* Source text
##########

# Will he ever stop chasing the cats?



## Murphysmom (Nov 2, 2009)

We've now been telling Murphy to quit chasing the kitties since he was 8 weeks old. He STILL chases them like crazy. If the cats were smart enough not to run, he wouldn't chase them, but they don't get it. Does your golden still chase kitties, or do they eventually grow out of it?


----------



## Megora (Jun 7, 2010)

Our cat chases the dog and gets him to chase him. And since it's winter and our cat has pent up energy they playfight a lot. Jacks is gentle and while Lu has his claws he never sticks them out, he's more of a mouthy thing. 

I guess this probably depends on your cat and how old they are + their personality. Our cat is only 5, so plenty young and he loves dogs.

##########

* Listed records
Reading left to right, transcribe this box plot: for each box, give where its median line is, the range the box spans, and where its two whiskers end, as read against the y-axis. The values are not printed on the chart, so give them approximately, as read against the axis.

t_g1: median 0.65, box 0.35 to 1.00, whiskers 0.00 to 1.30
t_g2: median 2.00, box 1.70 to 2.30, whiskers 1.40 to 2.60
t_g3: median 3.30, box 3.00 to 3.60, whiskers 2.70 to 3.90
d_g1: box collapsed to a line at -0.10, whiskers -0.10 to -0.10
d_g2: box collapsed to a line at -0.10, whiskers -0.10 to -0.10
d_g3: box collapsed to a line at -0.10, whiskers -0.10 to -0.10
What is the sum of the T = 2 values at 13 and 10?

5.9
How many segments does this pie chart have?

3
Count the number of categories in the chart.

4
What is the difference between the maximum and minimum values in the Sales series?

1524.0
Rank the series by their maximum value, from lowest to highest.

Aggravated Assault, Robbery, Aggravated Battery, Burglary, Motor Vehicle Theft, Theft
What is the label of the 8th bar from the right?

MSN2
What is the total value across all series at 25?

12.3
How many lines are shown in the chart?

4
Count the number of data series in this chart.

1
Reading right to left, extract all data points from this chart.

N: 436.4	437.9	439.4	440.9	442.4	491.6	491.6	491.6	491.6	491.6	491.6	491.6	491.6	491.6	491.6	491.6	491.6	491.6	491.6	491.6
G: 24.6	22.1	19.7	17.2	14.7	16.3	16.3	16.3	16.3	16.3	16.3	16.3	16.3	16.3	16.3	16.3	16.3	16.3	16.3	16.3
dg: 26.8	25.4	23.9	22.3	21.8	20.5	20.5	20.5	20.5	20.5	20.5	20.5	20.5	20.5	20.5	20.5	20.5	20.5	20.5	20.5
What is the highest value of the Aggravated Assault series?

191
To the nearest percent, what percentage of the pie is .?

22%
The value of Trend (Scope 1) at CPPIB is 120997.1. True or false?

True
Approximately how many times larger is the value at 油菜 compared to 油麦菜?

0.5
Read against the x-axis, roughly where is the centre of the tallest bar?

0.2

##########

* Apply what you read
(a) According to the cat-chasing thread, since what age has Murphy been told to stop chasing the cats?
(b) Rewrite the rows from their start through the line that contains "Count the number of data", inclusive, replacing "segments" with "slices" and leaving everything else unchanged.

* Responses to the exercise
(a) Since he was 8 weeks old.

(b)
Reading left to right, transcribe this box plot: for each box, give where its median line is, the range the box spans, and where its two whiskers end, as read against the y-axis. The values are not printed on the chart, so give them approximately, as read against the axis.

t_g1: median 0.65, box 0.35 to 1.00, whiskers 0.00 to 1.30
t_g2: median 2.00, box 1.70 to 2.30, whiskers 1.40 to 2.60
t_g3: median 3.30, box 3.00 to 3.60, whiskers 2.70 to 3.90
d_g1: box collapsed to a line at -0.10, whiskers -0.10 to -0.10
d_g2: box collapsed to a line at -0.10, whiskers -0.10 to -0.10
d_g3: box collapsed to a line at -0.10, whiskers -0.10 to -0.10
What is the sum of the T = 2 values at 13 and 10?

5.9
How many slices does this pie chart have?

3
Count the number of categories in the chart.

4
What is the difference between the maximum and minimum values in the Sales series?

1524.0
Rank the series by their maximum value, from lowest to highest.

Aggravated Assault, Robbery, Aggravated Battery, Burglary, Motor Vehicle Theft, Theft
What is the label of the 8th bar from the right?

MSN2
What is the total value across all series at 25?

12.3
How many lines are shown in the chart?

4
Count the number of data series in this chart.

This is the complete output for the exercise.